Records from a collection
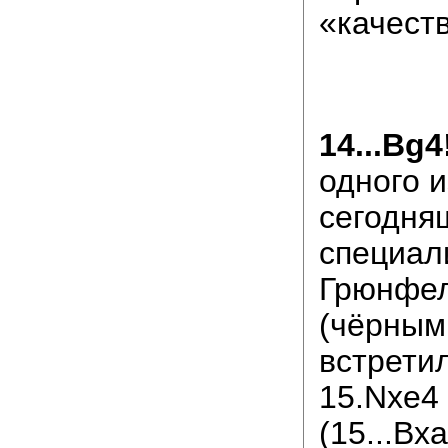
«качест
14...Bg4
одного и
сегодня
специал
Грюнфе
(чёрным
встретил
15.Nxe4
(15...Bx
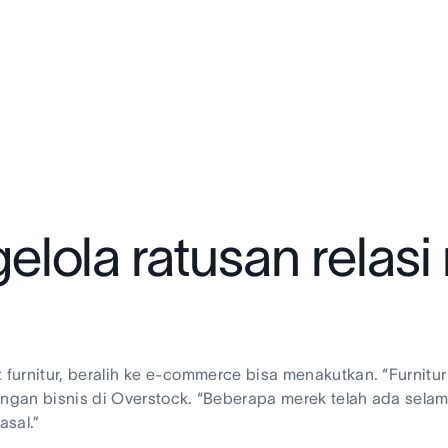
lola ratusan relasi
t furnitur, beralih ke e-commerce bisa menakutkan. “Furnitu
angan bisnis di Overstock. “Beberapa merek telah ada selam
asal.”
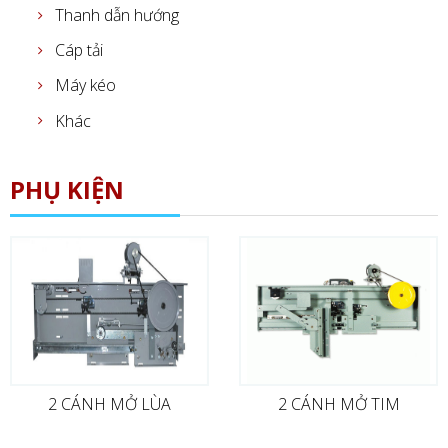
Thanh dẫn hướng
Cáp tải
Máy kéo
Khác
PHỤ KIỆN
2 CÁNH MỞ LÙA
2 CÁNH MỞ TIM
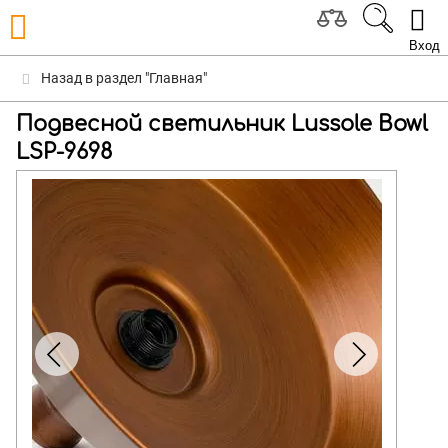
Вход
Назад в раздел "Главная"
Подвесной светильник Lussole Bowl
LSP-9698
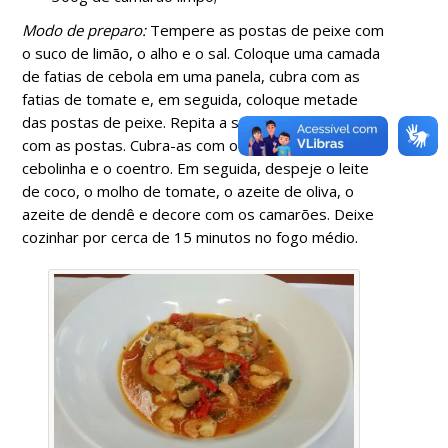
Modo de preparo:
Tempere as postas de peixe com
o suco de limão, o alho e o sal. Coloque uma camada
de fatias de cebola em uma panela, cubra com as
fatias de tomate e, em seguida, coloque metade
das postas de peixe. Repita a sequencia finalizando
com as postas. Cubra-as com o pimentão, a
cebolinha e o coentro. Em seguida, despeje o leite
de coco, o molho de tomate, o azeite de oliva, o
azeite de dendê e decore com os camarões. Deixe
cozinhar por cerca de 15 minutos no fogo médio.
---
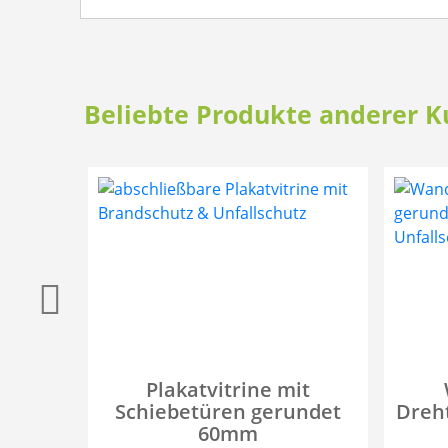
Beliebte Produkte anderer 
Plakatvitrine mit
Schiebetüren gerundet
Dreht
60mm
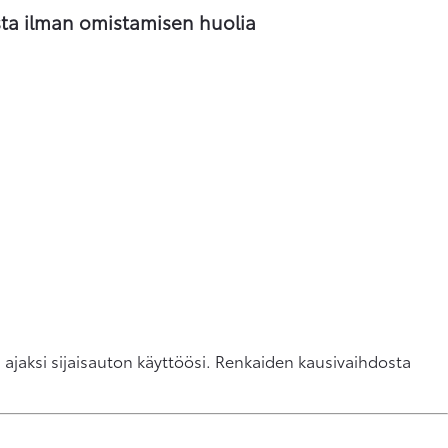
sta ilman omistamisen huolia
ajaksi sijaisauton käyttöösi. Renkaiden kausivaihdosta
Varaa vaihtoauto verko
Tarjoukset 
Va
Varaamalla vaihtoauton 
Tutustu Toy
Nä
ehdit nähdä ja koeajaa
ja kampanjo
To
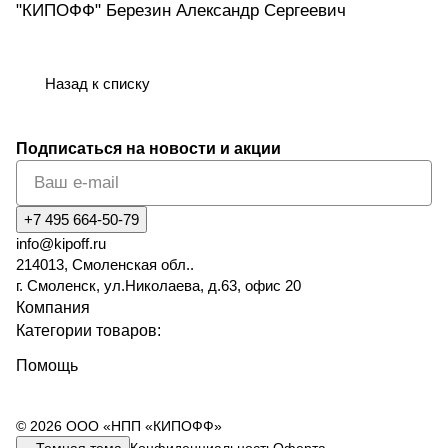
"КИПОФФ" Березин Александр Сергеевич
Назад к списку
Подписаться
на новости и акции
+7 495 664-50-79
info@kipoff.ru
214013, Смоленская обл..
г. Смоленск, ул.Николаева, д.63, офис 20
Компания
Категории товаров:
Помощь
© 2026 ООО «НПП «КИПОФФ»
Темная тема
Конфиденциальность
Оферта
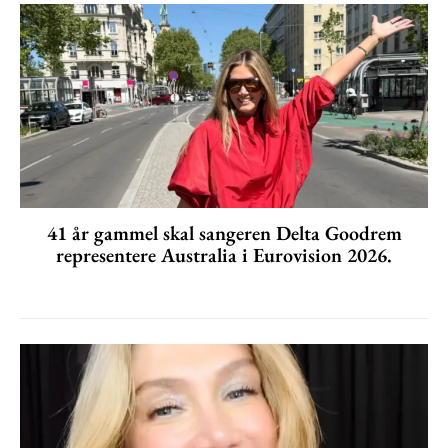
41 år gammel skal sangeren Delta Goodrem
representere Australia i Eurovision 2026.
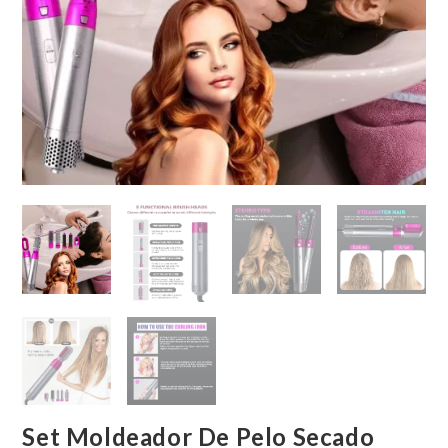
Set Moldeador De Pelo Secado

▶ Your goal
Replace "Подписаться" with "Подпишитесь" in the lines running from the line with "Березин Александр Сергеевич" up to and including the line with "representere Australia i Eurovision 2026.", and reproduce those lines with nothing else altered. Omit the pictures from your answer.

▶ Response area
"КИПОФФ" Березин Александр Сергеевич
Назад к списку
Подпишитесь
на новости и акции
+7 495 664-50-79
info@kipoff.ru
214013, Смоленская обл..
г. Смоленск, ул.Николаева, д.63, офис 20
Компания
Категории товаров:
Помощь
© 2026 ООО «НПП «КИПОФФ»
Темная тема
Конфиденциальность
Оферта
41 år gammel skal sangeren Delta Goodrem
representere Australia i Eurovision 2026.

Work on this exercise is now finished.